# West Virginia Help Needed!



## BlakeandLiza (Aug 13, 2009)

SGSR is starting to get established in WV, but we desperately need people to call on to do temp tests, home visits and transports...foster homes would be wonderful too! :help:

Please email me at [email protected] if you are able to help in any part of WV. 

We would love to help more WV dogs, but we need help to make that happen!

THANK YOU!!!!


----------



## JeanKBBMMMAAN (May 11, 2005)

How does the rescue get to know dogs when they are in multiple states? Like vet and behavioral evals etc? We always have to go to Meet/Greets with the dogs in centralized locations so that more than one person has eyes and hands on the dog. It also makes it easier when doing home visits you can recommend dogs you've met that are a match. 

I don't know how rescues that are spread out do this? What is in place of that?


----------



## WVGSD (Nov 28, 2006)

*West Virginia rescue help needed*

As a West Virginian and someone who helps multiple breed rescue groups and my local shelter, I can tell you that we do what we can through networking and getting to know the humans involved through conversations (phone calls and e-mails). I happen to be the one rescue coordinator for my primary breed in the entire nation. I have met most of the people who volunteer to foster through dog shows and Specialties and the rest I have met through e-mails, phone calls and referrals from friends.

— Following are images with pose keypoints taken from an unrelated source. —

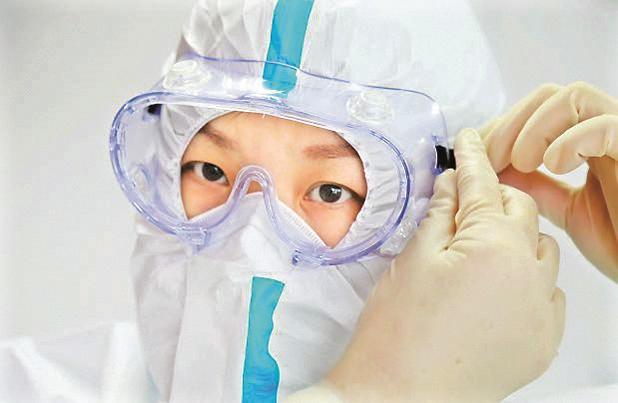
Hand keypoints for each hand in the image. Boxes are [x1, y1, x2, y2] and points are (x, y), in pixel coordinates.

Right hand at [285, 130, 564, 402]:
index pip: (485, 186)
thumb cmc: (398, 331)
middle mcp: (531, 276)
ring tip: (477, 252)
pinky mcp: (542, 340)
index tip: (471, 140)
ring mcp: (542, 312)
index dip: (473, 158)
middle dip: (493, 200)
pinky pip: (548, 293)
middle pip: (522, 212)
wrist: (400, 395)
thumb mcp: (413, 258)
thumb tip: (454, 183)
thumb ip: (440, 212)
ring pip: (541, 252)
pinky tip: (495, 288)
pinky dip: (527, 280)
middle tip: (462, 203)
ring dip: (514, 240)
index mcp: (495, 247)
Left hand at [482, 82, 617, 280]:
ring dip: (535, 128)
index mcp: (585, 143)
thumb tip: (494, 172)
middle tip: (490, 158)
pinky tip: (554, 165)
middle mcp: (604, 132)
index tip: (475, 154)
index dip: (500, 127)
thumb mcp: (567, 211)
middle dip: (509, 124)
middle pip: (548, 96)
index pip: (536, 110)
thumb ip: (536, 187)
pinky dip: (571, 141)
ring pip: (575, 97)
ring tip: (521, 162)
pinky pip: (606, 126)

When adopting and/or checking fosters, we get breeder or vet references (or both) and get club members or breed pet owners in the area to do home checks. 

Thankfully, I am involved with one of the AKC's more rare breeds and don't have many rescues annually. More than ten dogs annually nationwide is a lot of rescues. For the ones that we do have, it takes a good deal of time and networking to coordinate the shelter pull, transport, foster care and adoption. I rely heavily upon a few committed club members and they can often refer me to someone in the area in which the rescue is needed. I personally never see the dogs and may not see the rescuer or transporter or adopter, however, I either know them from past association or through referrals and networking.

In West Virginia, transports can also be a challenge and, once again, networking helps fill in the runs. There are many people here that are dedicated to helping and, once you begin working with them, it begins to come together. 

Shannon


----------